When I reached Gus’s Gas Station in Joplin, I found an older man sitting in a rocking chair whittling a block of pine. He wore a straw hat with a pack of Chesterfields tucked in the hatband. A scattering of crushed butts and wood slivers circled his feet. He looked at me, whittled, and waited. I showed him a picture of Skeeter.
“I’m looking for this man,” I said. “He gassed up here earlier.”
“Let me take a guess,” he said, whittling. “You work for an insurance company, and the man in the picture has money coming to him fr
om a deceased uncle.”
“What can you tell me about him?” I waited but he didn’t respond. “There could be a couple of bucks in it for you.”
“You city folk think everything’s for sale.” He blew the shavings off the block. “I sell artwork. My latest creations are in the office. See if there’s anything you like. You might want to buy one.”
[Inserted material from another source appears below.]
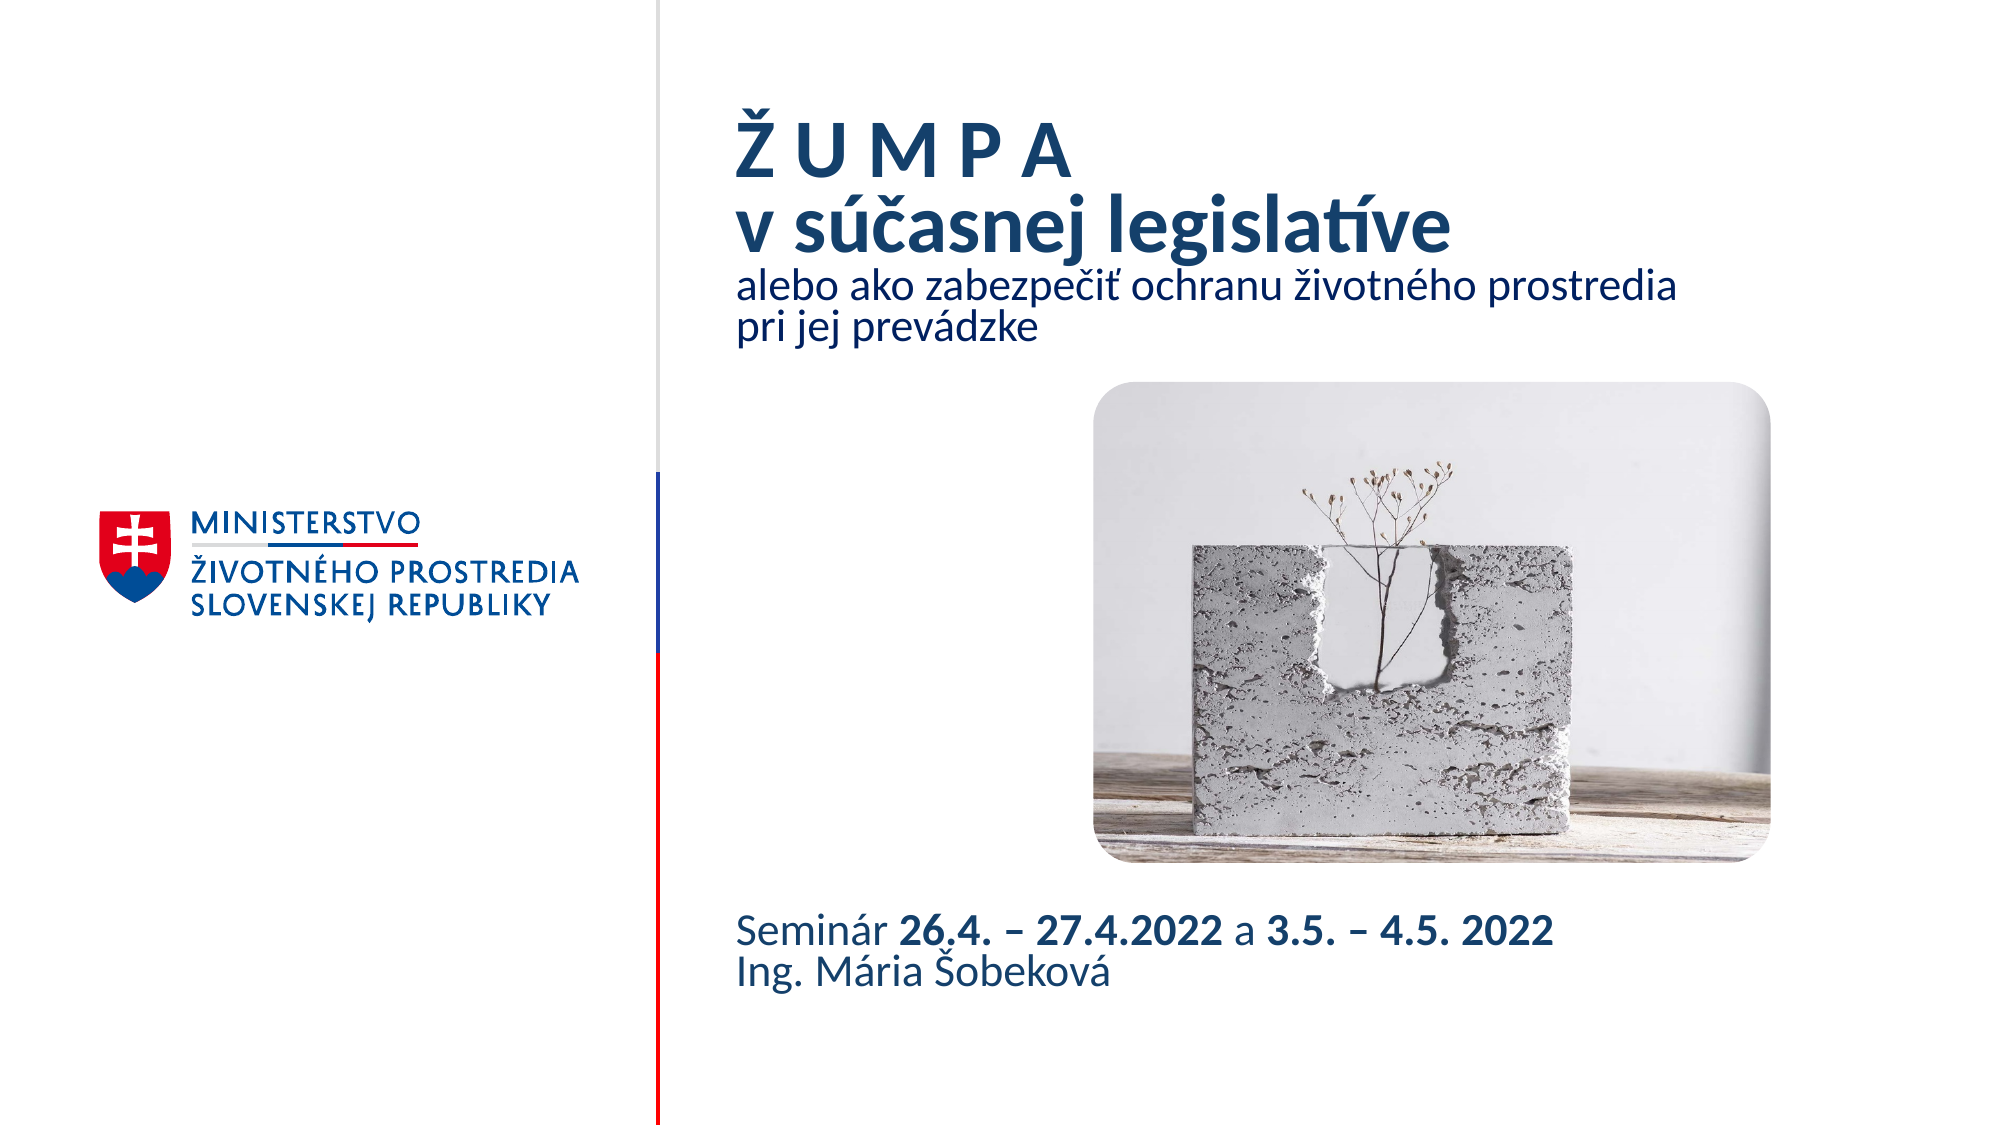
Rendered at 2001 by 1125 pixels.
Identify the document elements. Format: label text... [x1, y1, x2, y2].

I went into the office and looked at his collection. He had wood carvings of biplanes, tractors, covered wagons, and a beauty of the Gateway Arch, but the prices weren’t listed. I took the Gateway Arch out to the whittler and the negotiations began. I offered him a hundred dollars.
“A hundred dollars,” he said. “I spent hours carving it, and it’s precise to scale. I think it’s worth one fifty.”
“One fifty, huh?” I played along, turning the figure this way and that. “Okay, one fifty, but not a cent more.”
“Sold!”
After I paid him, he said, “The man in the photo gassed up here two hours ago, him and another guy. They said they were going to the National Cowboy Hall of Fame.”
“Where is that?”
“It’s in Oklahoma City on Highway 66.”
I passed a sign that said Kansas State Line Five Miles, and when I crossed the border I stopped in the town of Galena. The Route goes through just a sliver of Kansas, thus Galena became Kansas’s designated stop on the southwest passage. I took a quick stroll around the town, just to do it, and got back on the road. Before I could say Dorothy and Toto, I was out of Kansas and into Oklahoma.
29
Skeeter and Gage came out of the National Cowboy and Western Heritage Museum in Oklahoma City and got into the Corvette.
“That was pissa, pissa beyond pissa!” Skeeter said. “The murals of the Old West, with the horses and mesas and tumbleweed. The portrait of Clint Walker. That was awesome.”
“I liked the buffalo heads mounted on the walls,” Gage said with a smile. “You don’t see that in Southie.”